This changes adds the option to lower to NvGpu dialect ops during the
VectorToGPU convsersion pass. Because this transformation reuses
existing VectorToGPU logic, a seperate VectorToNvGpu conversion pass is
not created. The option use-nvgpu is added to the VectorToGPU pass.
When this is true, the pass will attempt to convert slices rooted at
vector.contract operations into nvgpu.mma.sync ops, and
vector.transfer_read ops are converted to either nvgpu.ldmatrix or
one or more vector.load operations.  The specific data loaded will
depend on the thread id within a subgroup (warp). These index
calculations depend on data type and shape of the MMA op
according to the downstream PTX specification. The code for supporting
these details is separated into NvGpuSupport.cpp|h.
Details
Diff Detail
- Repository
- rG LLVM Github Monorepo
Event Timeline
Need to rebase this on the most recent movement of mma.sync and ldmatrix ops from the gpu dialect to nvgpu dialect. should have this updated tomorrow morning.

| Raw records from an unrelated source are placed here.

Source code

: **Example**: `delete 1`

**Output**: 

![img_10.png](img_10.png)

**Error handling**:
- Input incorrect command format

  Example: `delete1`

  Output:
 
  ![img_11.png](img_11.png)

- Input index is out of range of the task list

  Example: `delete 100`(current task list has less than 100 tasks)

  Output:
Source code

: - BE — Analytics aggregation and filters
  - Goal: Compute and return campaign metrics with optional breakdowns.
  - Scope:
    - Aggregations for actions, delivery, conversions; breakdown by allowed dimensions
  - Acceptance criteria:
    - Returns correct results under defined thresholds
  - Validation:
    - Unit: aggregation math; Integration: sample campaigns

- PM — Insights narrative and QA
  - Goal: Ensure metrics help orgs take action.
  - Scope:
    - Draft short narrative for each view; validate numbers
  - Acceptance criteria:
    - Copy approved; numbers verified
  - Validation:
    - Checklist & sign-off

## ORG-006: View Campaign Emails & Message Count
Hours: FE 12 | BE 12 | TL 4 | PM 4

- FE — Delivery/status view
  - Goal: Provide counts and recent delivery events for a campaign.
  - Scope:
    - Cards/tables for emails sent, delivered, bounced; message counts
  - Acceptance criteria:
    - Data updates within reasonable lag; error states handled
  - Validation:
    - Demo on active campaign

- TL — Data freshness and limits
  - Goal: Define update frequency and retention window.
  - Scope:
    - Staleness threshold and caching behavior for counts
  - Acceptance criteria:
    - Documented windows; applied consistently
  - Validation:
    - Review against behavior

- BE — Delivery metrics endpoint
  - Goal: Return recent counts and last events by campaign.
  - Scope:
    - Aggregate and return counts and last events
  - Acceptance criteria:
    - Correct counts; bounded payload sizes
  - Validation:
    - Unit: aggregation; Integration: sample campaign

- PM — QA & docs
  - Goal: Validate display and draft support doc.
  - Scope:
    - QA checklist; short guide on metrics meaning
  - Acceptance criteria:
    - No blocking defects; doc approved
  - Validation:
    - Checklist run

Rebased on top-of-tree. The first part of this patch was already merged
(the ldmatrix and mma.sync ops in nvgpu dialect). What remains is the lowerings
from vector to nvgpu.
I introduced an option use-nvgpu to the VectorToGPU pass rather than introducing a VectorToNvGPU pass. The reason is because a fair amount of code can be shared. I think we should still break this conversion into its own pass (VectorToNvGPU) and factor out the common utilities that can be shared by both. Pending discussion/input from others, I'm happy to do that in this patch or land this patch and follow up with the creation of the new pass (or keep it as is/something else)
Add documentation / address comments.
| mlir/include/mlir/Conversion/VectorToGPU/VectorToGPU.h | ||
|---|---|---|
| 21–22 | Done. I can add more detail if required, but basically the canonical forms of the contractions differ, so that is why this is required. | |
| mlir/lib/Conversion/VectorToGPU/VectorToGPU.cpp | ||
|---|---|---|
| 88 | why is this ordering different than the wmma case? | |
| mlir/lib/Conversion/VectorToGPU/VectorToGPU.cpp | ||
|---|---|---|
| 844–845 | Isnt this always false so nvgpu sub-path is never used? | |
| mlir/lib/Conversion/VectorToGPU/VectorToGPU.cpp | ||
|---|---|---|
| 844–845 | I see that for the nvgpu path another function is provided. Sorry about the noise. | |
| mlir/lib/Conversion/VectorToGPU/VectorToGPU.cpp | ||
|---|---|---|
| 88 | The wmma code is treating the canonical layout as "row-row-row" whereas we need "row-col-row", because "row-col-row" is what the actual mma.sync instructions are asking for. If the user is giving data as "row-row-row", we need to ensure that a transpose operation is manifested in the IR (and merged into the vector.transfer_read). This then serves as an indicator that the elements should be transposed during loading (by either passing the "transpose=true" attribute to nvgpu.ldmatrix or loading the elements individually in a transposed manner. | |
This looks good to me thanks for adding this! Few minor comments.
| mlir/include/mlir/Conversion/VectorToGPU/NvGpuSupport.h | ||
|---|---|---|
| 1 ↗ | (On Diff #425402) | Is this header meant to be public? If not I think it would be better to move it in lib/Conversion/VectorToGPU. There are precedents of such cases in lib/Conversion if you want to see examples. | 
| 30 ↗ | (On Diff #425402) | I would remove this namespace as it isn't consistent with how other dialect conversion are written. | 
| mlir/lib/Conversion/VectorToGPU/NvGpuSupport.cpp | ||
| 30 ↗ | (On Diff #425402) | Could we not use gpu::MMAMatrixType at all during conversion to nvppu ops, this type is means to be used with the wmma operations and adding a dependency is not ideal, I think we could just use a simple structure to represent the matrix kind we want. | 
| 104 ↗ | (On Diff #425402) | You don't really need a builder just to create an AffineMap as it is not an operation. It seems like it is only used to get the context, you can get it from elementType instead | 
| 215 ↗ | (On Diff #425402) | nit: spell out type | 
| mlir/test/Conversion/VectorToGPU/vector-to-mma-ops-mma-sync.mlir | ||
| 287 | nit: missing newline | |
I think this should complete any functional updates. I still need to address Thomas' comments.
Address reviewer comments:
Remove use of GPU Dialect's WarpMatrixFragmentType in NvGpu conversion path.
Fix variable naming in FileCheck tests to allow for CHECK-LABEL.
Cleanup misc typos/small fixes.
Addressed Thomas' comments.
| mlir/lib/Conversion/VectorToGPU/NvGpuSupport.cpp | ||
|---|---|---|
| 215 ↗ | (On Diff #425402) | I think I fixed this, let me know if there's still an issue. | 
Can you please document useWmma here?